Les voyageurs peuvent être soumis à des mesures allant jusqu’à l’emprisonnement, pour des motifs divers : prise de photographies interdites (mais l’interdiction n’est pas toujours connue ou explicite), parcours dans des zones interdites ou militaires (les interdits ne sont pas nécessairement clairement édictés, ni connus, ni signalés et les chemins peuvent ne pas être répertoriés sur les cartes routières).
Certaines régions, notamment les provinces frontalières mais aussi la province de Semnan, font l’objet d’un contrôle particulièrement rigoureux des étrangers. Il est vivement recommandé de ne pas s’y attarder, de s’en tenir aux itinéraires balisés et de séjourner exclusivement dans des hôtels. D’une façon générale, tout itinéraire en dehors des routes et toute initiative de ’’camping sauvage’’ sont à proscrire en Iran, du fait de l’existence de très nombreuses zones interdites qui ne sont pas nécessairement signalisées.
Il convient de garder à l’esprit le climat général des relations internationales et les incidents ayant impliqué des ressortissants français, qui font de l’Iran un pays où les déplacements ne sont pas sans risque.
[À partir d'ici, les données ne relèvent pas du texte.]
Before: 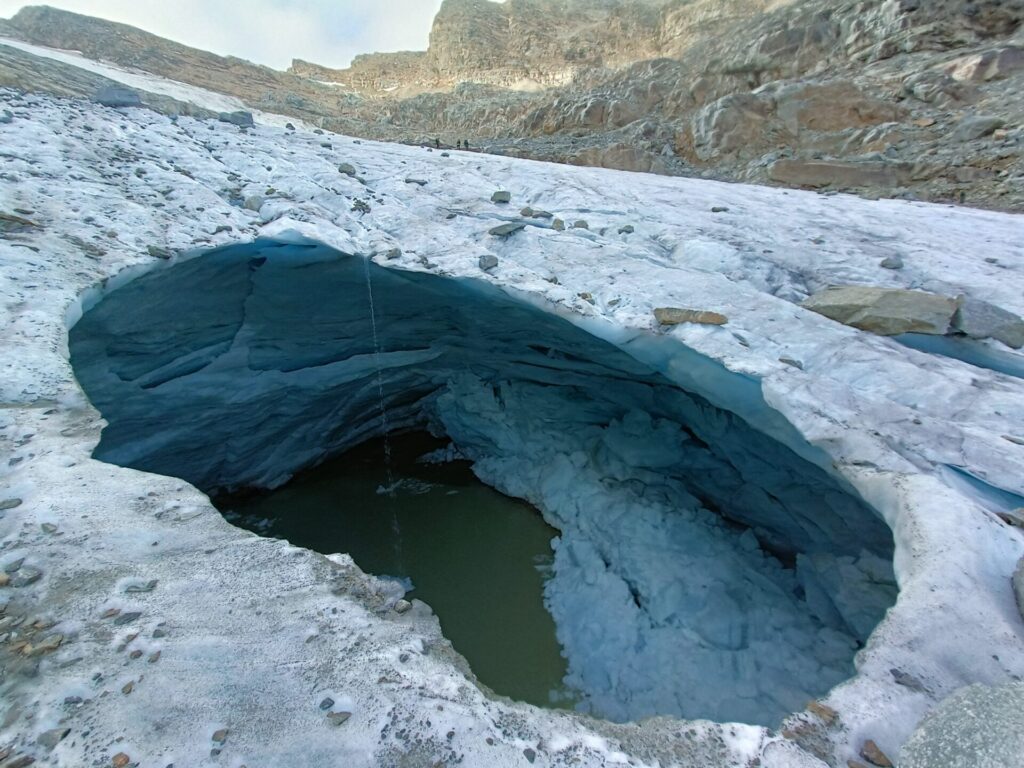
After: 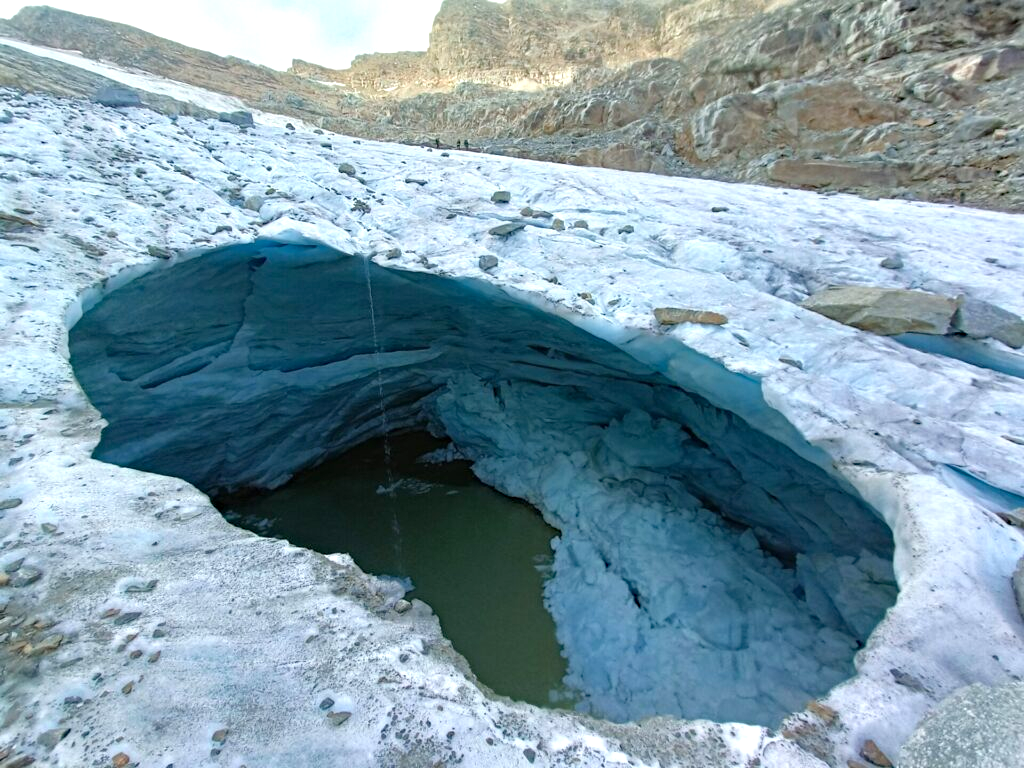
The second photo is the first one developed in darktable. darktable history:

Il importe donc, avant d’entreprendre un déplacement en Iran, de se tenir informé des dernières évolutions des relations entre l’Iran et la communauté internationale.
Il est recommandé :
d’éviter les attroupements,
de s’abstenir de prendre des photographies hors des sites d’intérêt culturel,
de respecter les codes d’habillement et de conduite du pays (voir rubrique "Compléments").
Il est interdit de photographier ou de filmer les bâtiments officiels sans autorisation. Toute infraction peut entraîner des sanctions allant du retrait du passeport à des condamnations à plusieurs années de prison. Ne pas prendre de vues d’attroupements, de personnes en uniforme, d’antennes et autres dispositifs de communication, ou d’incidents marquants.
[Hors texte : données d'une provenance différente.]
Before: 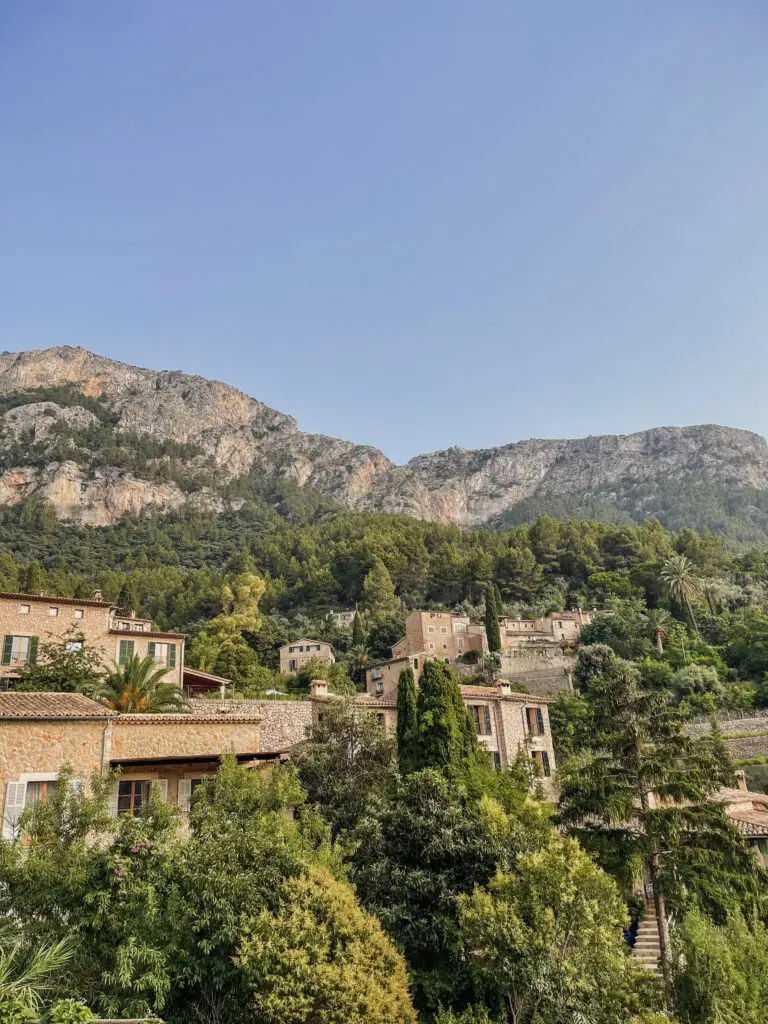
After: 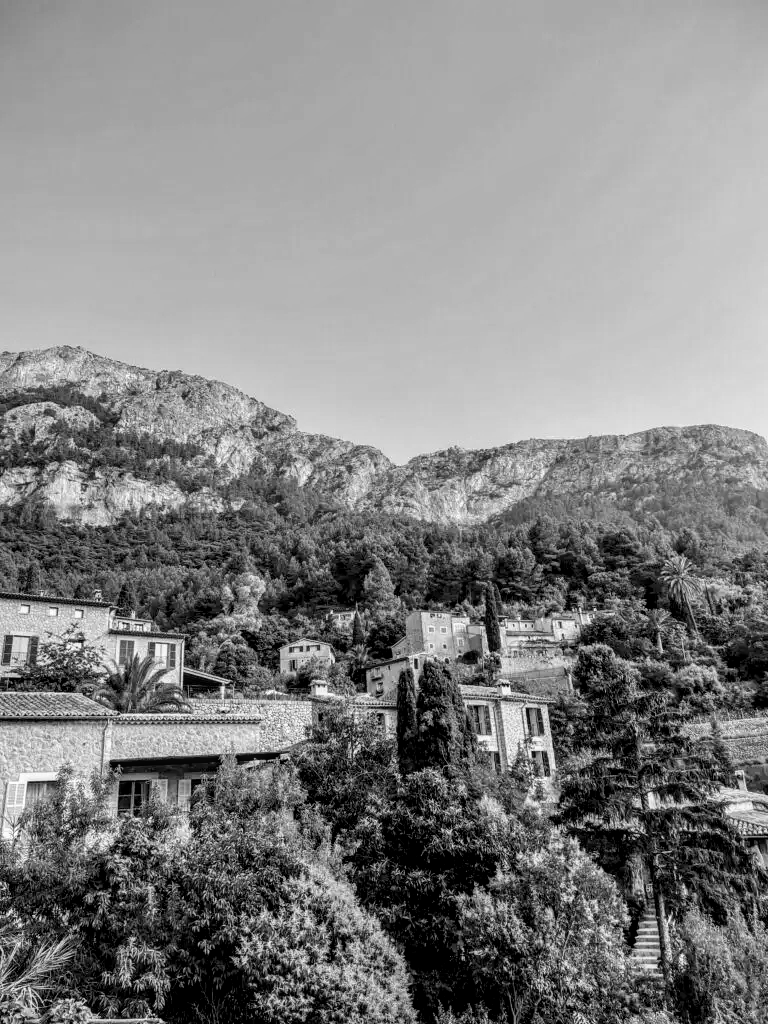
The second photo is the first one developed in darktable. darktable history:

Un ressortissant français a été condamné à 18 mois d’emprisonnement en novembre 2005 pour allégation de franchissement illégal de la frontière maritime. Il en a effectué 15 avant d’être libéré.
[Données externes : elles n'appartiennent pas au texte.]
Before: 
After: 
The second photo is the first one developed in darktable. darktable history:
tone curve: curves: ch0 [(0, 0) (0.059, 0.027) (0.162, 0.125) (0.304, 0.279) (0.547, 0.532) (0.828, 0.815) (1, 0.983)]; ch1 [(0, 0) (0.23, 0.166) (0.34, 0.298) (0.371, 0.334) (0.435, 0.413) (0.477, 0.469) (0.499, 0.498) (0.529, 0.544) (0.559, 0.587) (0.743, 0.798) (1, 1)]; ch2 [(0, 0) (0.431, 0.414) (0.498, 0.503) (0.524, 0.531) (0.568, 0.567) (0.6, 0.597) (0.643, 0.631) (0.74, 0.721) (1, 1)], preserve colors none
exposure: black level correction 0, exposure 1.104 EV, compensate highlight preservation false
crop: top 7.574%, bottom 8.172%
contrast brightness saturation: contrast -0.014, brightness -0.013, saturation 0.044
Un autre ressortissant s’est vu confisquer son passeport par les autorités iraniennes alors qu’il était au Sistan-Balouchistan, ce qui l’empêchait de fait de quitter l’Iran. Son passeport ne lui a été rendu que deux mois plus tard.
Les difficultés récemment rencontrées en Iran par plusieurs double-nationaux, et l’exécution le 29 janvier 2011 d’une ressortissante néerlandaise, à laquelle tout accès consulaire a été refusé, amènent à rappeler aux ressortissants français ayant également la nationalité iranienne que l’assistance des autorités françaises à leur égard est limitée par le refus des autorités iraniennes de considérer la (les) autres(s) nationalité(s) de leurs ressortissants.
Le pays est dans une région de forte activité sismique. Pour obtenir plus d’informations sur la conduite à tenir en cas de séisme, vous pouvez consultez la fiche "Risques naturels.
Si un tremblement de terre se produisait lors d’un séjour touristique, il est recommandé à nos ressortissants de prendre immédiatement contact avec leurs familles ou leurs proches afin de les rassurer sur leur sort ou, le cas échéant, en cas de problème de communication avec l’extérieur, avec l’Ambassade de France.